Remembering... Texas Guinan

Already famous in vaudeville and silent films as America's first movie cowgirl - nicknamed 'Queen of the West' - shortly after Prohibition was introduced Texas Guinan opened a speakeasy called the 300 Club at 151 W. 54th St. in Manhattan...

PhotobucketHer clarion call - 'Hello suckers!' - greeted young and old, famous and obscure alike, and they not only loved it, they loved her for it. Her patrons didn't come for the caustic greeting or stay for the over-priced turpentine passing for hooch but to rub elbows with the cream of society and to rub far naughtier things with the parade of scantily-clad dancers she employed; Ruby Keeler and George Raft were just two of the future stars who found fame (and Heaven knows what else) while working for her...

Riding high on her newfound notoriety as a proprietress, Guinan returned to the movies.
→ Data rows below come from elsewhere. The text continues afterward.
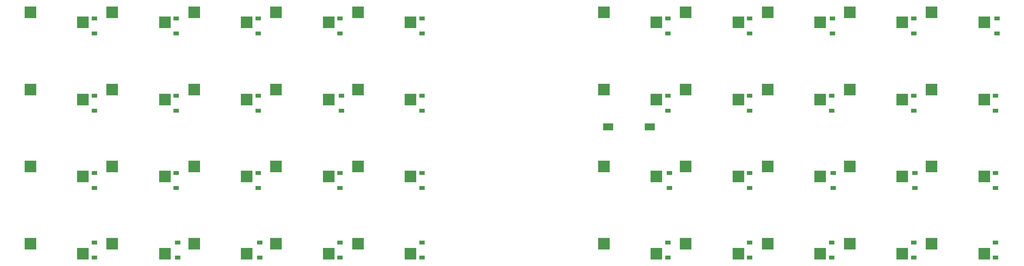
<source format=gbr>
G04 #@! TF.GenerationSoftware,KiCad,Pcbnew,(6.0.4-0)*
G04 #@! TF.CreationDate,2022-10-01T00:01:47-05:00*
G04 #@! TF.ProjectId,keezyboost40,6b65657a-7962-46f6-9f73-7434302e6b69,rev?*
G04 #@! TF.SameCoordinates,Original*
G04 #@! TF.FileFunction,Paste,Bot*
G04 #@! TF.FilePolarity,Positive*
%FSLAX46Y46*%
G04 Gerber Fmt 4.6, Leading zero omitted, Abs format (unit mm)*
G04 Created by KiCad (PCBNEW (6.0.4-0)) date 2022-10-01 00:01:47*
%MOMM*%
%LPD*%
G01*
G04 APERTURE LIST*
%ADD10R,2.600000X2.600000*%
%ADD11R,1.200000X0.900000*%
%ADD12R,2.180000X1.600000*%
G04 APERTURE END LIST*
D10*
X205275000Y-60950000D03*
X193725000Y-58750000D03*
X61275000Y-43950000D03*
X49725000Y-41750000D03*
X97275000Y-26950000D03*
X85725000Y-24750000D03*
X79275000Y-77950000D03*
X67725000Y-75750000D03*
X151275000Y-77950000D03*
X139725000Y-75750000D03*
X187275000Y-26950000D03*
X175725000Y-24750000D03*
X25275000Y-26950000D03*
X13725000Y-24750000D03*
X43275000Y-43950000D03*
X31725000Y-41750000D03*
X79275000Y-43950000D03*
X67725000Y-41750000D03*
X43275000Y-77950000D03*
X31725000Y-75750000D03*
X223275000Y-43950000D03*
X211725000Y-41750000D03*
X25275000Y-60950000D03*
X13725000Y-58750000D03*
X43275000Y-26950000D03*
X31725000Y-24750000D03*
X97275000Y-77950000D03*
X85725000Y-75750000D03*
X205275000Y-26950000D03*
X193725000Y-24750000D03*
X205275000Y-77950000D03*
X193725000Y-75750000D03*
X223275000Y-60950000D03*
X211725000Y-58750000D03*
X25275000Y-43950000D03*
X13725000Y-41750000D03*
X61275000Y-60950000D03*
X49725000Y-58750000D03*
X205275000Y-43950000D03*
X193725000Y-41750000D03*
X151275000Y-60950000D03*
X139725000Y-58750000D03*
X187275000Y-43950000D03*
X175725000Y-41750000D03*
X187275000Y-77950000D03*
X175725000Y-75750000D03*
X61275000Y-77950000D03*
X49725000Y-75750000D03*
X223275000Y-77950000D03*
X211725000Y-75750000D03*
X223275000Y-26950000D03*
X211725000Y-24750000D03*
X97275000Y-43950000D03*
X85725000Y-41750000D03*
X169275000Y-60950000D03*
X157725000Y-58750000D03*
X61275000Y-26950000D03*
X49725000Y-24750000D03*
X25275000Y-77950000D03*
X13725000Y-75750000D03*
X151275000Y-26950000D03*
X139725000Y-24750000D03*
X169275000Y-77950000D03*
X157725000Y-75750000D03*
X169275000Y-43950000D03*
X157725000Y-41750000D03*
X169275000Y-26950000D03*
X157725000Y-24750000D03*
X79275000Y-26950000D03*
X67725000Y-24750000D03*
X187275000Y-60950000D03*
X175725000Y-58750000D03*
X79275000Y-60950000D03*
X67725000Y-58750000D03*
X43275000Y-60950000D03*
X31725000Y-58750000D03*
X97275000Y-60950000D03*
X85725000Y-58750000D03*
X151275000Y-43950000D03*
X139725000Y-41750000D03*
D11*
X225775100Y-63450000D03*
X225775100Y-60150000D03*
X207775100Y-29450000D03*
X207775100Y-26150000D03*
X63775100Y-46450000D03*
X63775100Y-43150000D03*
X171775100Y-75450000D03*
X171775100Y-78750000D03*
X27775100Y-63450000D03*
X27775100Y-60150000D03*
X99775100Y-75450000D03*
X99775100Y-78750000D03*
X99775100Y-46450000D03*
X99775100Y-43150000D03*
X64100000Y-75450000D03*
X64100000Y-78750000D03*
X63775100Y-29450000D03*
X63775100Y-26150000D03*
X27775100Y-29450000D03*
X27775100Y-26150000D03*
X207775100Y-75450000D03*
X207775100Y-78750000D03*
X45775100Y-63450000D03*
X45775100Y-60150000D03*
X153775100Y-46450000D03*
X153775100Y-43150000D03*
X45775100Y-29450000D03*
X45775100Y-26150000D03*
X225775100Y-46450000D03*
X225775100Y-43150000D03*
X81775100Y-29450000D03*
X81775100Y-26150000D03*
X208100000Y-63450000D03*
X208100000Y-60150000D03*
X153775100Y-75450000D03*
X153775100Y-78750000D03*
X99775100Y-29450000D03*
X99775100Y-26150000D03*
X27775100Y-46450000D03*
X27775100Y-43150000D03*
X81775100Y-63450000D03*
X81775100Y-60150000D03*
X226100000Y-29450000D03*
X226100000Y-26150000D03*
X46100000Y-75450000D03*
X46100000Y-78750000D03*
X82100000Y-46450000D03*
X82100000Y-43150000D03*
X171775100Y-46450000D03*
X171775100Y-43150000D03*
X189775100Y-46450000D03*
X189775100Y-43150000D03*
D12*
X140666250Y-50006250D03*
X149846250Y-50006250D03*
D11*
X171775100Y-29450000D03*
X171775100Y-26150000D03*
X153775100Y-29450000D03*
X153775100Y-26150000D03*
X171775100Y-63450000D03*
X171775100Y-60150000D03*
X63775100Y-63450000D03*
X63775100Y-60150000D03*
X189775100Y-75450000D03*
X189775100Y-78750000D03*
X225775100Y-75450000D03*
X225775100Y-78750000D03*
X154100000Y-63450000D03*
X154100000Y-60150000D03*
X99775100Y-63450000D03*
X99775100Y-60150000D03*
X45775100Y-46450000D03*
X45775100Y-43150000D03*
X27775100Y-75450000D03*
X27775100Y-78750000D03*
X189925100Y-29450000D03*
X189925100Y-26150000D03*
X81775100Y-75450000D03*
X81775100Y-78750000D03*
X207775100Y-46450000D03*
X207775100Y-43150000D03*
X190100000Y-63450000D03*
X190100000Y-60150000D03*
M02*

</source>
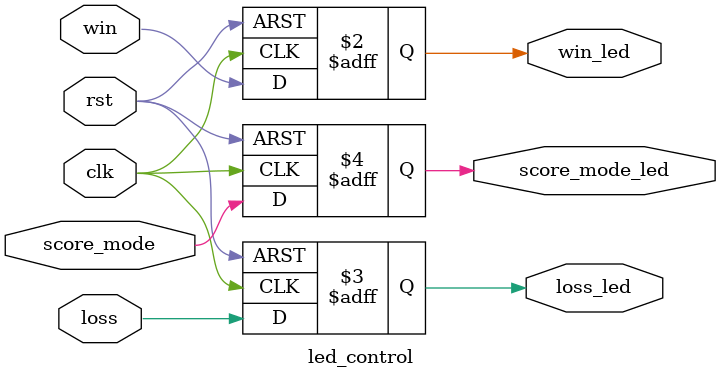
<source format=v>
`timescale 1ns / 1ps

module led_control(
    input clk,
    input rst,
    input win,
    input loss,
    input score_mode,
    output reg win_led,
    output reg loss_led,
    output reg score_mode_led
);

    always @(posedge clk or posedge rst) begin
        if (rst) begin
            win_led <= 0;
            loss_led <= 0;
            score_mode_led <= 0;
        end else begin
            win_led <= win;
            loss_led <= loss;
            score_mode_led <= score_mode;
        end
    end
endmodule

</source>
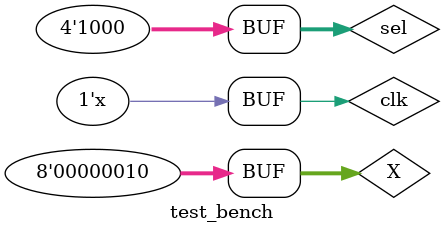
<source format=v>
`timescale 1ns / 1ps

// Group Project - Test Bench
module test_bench;
//All inputs
reg [7:0] X;            //This is the input X
reg [3:0] sel;          //This is for selecting function
reg clk;

//Outputs
wire [31:0] out;         //This is output in 32-bit IEEE-754 format


//Instantiating the main module
main_module M1 (clk, X, sel, out);

initial begin 
    clk = 1'b0;
end

always begin
    #5 clk = ~clk;
end

initial begin
    #5 sel = 4'b0000;  X = 8'b00000010;
    #5 sel = 4'b0001;  X = 8'b00000010;
    #5 sel = 4'b0010;  X = 8'b00000010;
    #5 sel = 4'b0011;  X = 8'b00000010;
    #5 sel = 4'b0100;  X = 8'b00000010;
    #5 sel = 4'b0101;  X = 8'b00000010;
    #5 sel = 4'b0110;  X = 8'b00000010;
    #5 sel = 4'b0111;  X = 8'b00000010;
    #5 sel = 4'b1000;  X = 8'b00000010;
end

endmodule

</source>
Queen of the Night Clubs (1929) and Broadway Through a Keyhole (1933) both saw her playing thinly veiled versions of herself; equally thinly veiled portrayals of her have been assayed by Mae West in the George Raft movie Night After Night (1932) and Gladys George in The Roaring Twenties (1939). She's also been portrayed on film by Betty Hutton in Incendiary Blonde (1945) and in Splendor in the Grass (1961) by Phyllis Diller.  Sadly, a rumoured musical of her life starring Madonna seems unlikely to surface...

Born on this day in 1884, Texas Guinan's life 'closed out of town' - to use the showbiz parlance - while on tour in Vancouver; it's there she contracted amoebic dysentery and died in November 1933, one month before the repeal of Prohibition.